**TASK INPUTS:**
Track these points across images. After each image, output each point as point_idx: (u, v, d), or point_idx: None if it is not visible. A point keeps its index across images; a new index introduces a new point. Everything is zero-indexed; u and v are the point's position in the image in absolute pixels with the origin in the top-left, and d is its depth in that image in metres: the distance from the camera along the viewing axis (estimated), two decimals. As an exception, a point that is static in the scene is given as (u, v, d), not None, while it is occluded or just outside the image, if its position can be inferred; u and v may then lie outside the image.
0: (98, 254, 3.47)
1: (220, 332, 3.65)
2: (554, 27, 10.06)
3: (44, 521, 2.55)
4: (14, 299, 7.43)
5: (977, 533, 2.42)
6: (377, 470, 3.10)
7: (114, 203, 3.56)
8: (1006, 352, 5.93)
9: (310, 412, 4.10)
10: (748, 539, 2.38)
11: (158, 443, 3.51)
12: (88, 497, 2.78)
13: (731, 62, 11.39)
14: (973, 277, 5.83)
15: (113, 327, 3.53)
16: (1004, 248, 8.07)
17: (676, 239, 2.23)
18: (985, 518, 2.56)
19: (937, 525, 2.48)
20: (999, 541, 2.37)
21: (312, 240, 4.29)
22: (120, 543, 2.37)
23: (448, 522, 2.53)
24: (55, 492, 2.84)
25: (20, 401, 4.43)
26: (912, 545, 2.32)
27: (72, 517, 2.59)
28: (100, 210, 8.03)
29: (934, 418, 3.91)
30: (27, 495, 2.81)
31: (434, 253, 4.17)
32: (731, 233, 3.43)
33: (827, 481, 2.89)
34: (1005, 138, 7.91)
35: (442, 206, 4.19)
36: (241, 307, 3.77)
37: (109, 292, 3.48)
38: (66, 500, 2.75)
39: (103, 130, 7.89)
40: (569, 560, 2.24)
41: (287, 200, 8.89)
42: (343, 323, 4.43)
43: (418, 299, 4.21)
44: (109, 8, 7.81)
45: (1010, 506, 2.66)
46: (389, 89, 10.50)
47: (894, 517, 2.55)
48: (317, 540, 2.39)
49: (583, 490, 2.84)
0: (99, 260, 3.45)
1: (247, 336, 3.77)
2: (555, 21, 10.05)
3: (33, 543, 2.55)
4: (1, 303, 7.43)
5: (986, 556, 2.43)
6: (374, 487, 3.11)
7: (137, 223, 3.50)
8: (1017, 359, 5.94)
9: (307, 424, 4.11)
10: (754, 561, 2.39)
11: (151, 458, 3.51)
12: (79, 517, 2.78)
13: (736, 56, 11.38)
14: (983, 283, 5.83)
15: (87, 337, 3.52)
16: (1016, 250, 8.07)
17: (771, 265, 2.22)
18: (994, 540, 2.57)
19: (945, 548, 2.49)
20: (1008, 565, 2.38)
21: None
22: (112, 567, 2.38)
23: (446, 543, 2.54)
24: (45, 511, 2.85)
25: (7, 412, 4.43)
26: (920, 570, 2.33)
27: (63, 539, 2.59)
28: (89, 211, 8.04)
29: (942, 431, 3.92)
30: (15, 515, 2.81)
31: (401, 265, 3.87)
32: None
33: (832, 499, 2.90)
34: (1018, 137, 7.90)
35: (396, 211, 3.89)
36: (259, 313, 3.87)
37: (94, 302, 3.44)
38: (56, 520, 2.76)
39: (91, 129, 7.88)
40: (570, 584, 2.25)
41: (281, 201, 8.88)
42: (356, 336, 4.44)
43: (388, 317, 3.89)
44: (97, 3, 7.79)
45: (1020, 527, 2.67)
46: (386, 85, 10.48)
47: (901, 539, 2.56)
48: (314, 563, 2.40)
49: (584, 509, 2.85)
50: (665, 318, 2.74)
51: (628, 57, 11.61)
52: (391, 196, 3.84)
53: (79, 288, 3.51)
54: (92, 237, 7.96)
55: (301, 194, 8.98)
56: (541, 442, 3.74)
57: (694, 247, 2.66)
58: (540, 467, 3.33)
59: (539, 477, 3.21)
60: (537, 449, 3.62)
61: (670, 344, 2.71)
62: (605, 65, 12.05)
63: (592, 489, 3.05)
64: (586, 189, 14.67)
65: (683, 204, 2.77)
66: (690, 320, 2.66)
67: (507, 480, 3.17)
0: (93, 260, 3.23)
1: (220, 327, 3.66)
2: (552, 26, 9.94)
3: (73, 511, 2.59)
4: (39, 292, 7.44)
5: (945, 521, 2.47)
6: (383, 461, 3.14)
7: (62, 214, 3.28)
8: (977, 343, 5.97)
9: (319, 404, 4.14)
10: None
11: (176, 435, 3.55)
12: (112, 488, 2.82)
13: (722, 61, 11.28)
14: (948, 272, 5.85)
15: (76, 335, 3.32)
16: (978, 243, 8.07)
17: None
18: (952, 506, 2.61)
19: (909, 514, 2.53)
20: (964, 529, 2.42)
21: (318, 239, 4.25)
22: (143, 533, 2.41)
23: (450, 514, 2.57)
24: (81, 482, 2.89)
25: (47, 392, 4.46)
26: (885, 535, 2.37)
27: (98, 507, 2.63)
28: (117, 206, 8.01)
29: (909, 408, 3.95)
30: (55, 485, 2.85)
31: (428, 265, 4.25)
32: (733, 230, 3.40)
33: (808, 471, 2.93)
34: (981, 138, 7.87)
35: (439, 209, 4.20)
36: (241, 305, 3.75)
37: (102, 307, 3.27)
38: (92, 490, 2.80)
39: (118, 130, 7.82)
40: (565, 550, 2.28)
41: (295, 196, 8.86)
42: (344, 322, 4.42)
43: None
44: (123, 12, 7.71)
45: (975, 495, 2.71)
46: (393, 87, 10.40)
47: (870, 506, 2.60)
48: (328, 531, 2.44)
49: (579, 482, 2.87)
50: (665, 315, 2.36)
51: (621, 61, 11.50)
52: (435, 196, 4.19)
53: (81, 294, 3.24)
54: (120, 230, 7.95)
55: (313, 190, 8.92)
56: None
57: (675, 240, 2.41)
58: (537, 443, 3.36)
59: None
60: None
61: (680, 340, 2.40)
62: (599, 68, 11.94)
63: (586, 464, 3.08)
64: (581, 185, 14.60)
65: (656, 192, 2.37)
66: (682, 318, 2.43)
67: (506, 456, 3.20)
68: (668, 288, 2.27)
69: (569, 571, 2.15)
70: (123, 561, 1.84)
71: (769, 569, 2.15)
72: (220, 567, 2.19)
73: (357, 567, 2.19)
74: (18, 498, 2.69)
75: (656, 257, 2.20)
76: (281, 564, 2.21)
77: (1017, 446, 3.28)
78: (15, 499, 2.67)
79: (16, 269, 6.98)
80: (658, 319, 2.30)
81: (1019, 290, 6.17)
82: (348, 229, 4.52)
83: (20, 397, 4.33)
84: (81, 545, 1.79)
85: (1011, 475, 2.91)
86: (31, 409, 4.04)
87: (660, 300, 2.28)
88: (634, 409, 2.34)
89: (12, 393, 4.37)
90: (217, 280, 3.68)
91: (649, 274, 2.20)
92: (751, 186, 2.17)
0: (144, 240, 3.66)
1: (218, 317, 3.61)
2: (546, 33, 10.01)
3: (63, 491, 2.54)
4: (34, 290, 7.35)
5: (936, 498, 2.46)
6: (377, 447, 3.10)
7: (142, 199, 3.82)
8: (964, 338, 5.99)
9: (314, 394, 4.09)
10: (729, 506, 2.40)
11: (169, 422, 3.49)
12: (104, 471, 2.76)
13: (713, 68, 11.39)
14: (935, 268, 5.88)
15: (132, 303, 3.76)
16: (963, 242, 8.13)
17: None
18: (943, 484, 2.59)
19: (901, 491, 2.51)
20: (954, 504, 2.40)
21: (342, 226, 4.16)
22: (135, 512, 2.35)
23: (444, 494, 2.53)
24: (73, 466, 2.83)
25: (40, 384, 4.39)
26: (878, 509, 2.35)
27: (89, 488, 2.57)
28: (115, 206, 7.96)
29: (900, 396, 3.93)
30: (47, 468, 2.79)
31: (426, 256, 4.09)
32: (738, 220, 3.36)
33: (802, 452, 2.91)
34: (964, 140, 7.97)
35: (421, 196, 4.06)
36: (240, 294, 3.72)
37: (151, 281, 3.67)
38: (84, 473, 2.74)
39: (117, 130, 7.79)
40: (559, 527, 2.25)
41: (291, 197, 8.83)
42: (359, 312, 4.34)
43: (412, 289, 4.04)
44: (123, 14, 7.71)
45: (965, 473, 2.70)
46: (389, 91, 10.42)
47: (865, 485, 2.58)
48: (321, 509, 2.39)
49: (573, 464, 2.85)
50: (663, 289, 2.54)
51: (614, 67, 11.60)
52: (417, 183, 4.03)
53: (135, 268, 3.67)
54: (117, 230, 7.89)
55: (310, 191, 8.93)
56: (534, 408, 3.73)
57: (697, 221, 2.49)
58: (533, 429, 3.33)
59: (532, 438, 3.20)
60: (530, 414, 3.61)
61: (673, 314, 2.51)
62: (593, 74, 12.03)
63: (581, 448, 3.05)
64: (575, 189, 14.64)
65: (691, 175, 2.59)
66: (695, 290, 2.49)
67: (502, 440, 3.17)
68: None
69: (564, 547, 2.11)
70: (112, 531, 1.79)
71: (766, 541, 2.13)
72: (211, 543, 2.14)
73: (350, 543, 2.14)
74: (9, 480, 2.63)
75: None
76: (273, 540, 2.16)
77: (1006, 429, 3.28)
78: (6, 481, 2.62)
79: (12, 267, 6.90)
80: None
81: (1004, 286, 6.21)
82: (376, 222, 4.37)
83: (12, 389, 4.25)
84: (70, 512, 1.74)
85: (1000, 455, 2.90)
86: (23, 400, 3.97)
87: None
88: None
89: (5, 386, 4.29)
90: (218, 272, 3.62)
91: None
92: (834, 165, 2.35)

**ACTION ITEM:** Of all the entries above, retype exactly the lines from the line with "32: (731, 233, 3.43)" to the line with "48: (317, 540, 2.39)", both included, and no others.

**FINISHED EXERCISE:**
32: (731, 233, 3.43)
33: (827, 481, 2.89)
34: (1005, 138, 7.91)
35: (442, 206, 4.19)
36: (241, 307, 3.77)
37: (109, 292, 3.48)
38: (66, 500, 2.75)
39: (103, 130, 7.89)
40: (569, 560, 2.24)
41: (287, 200, 8.89)
42: (343, 323, 4.43)
43: (418, 299, 4.21)
44: (109, 8, 7.81)
45: (1010, 506, 2.66)
46: (389, 89, 10.50)
47: (894, 517, 2.55)
48: (317, 540, 2.39)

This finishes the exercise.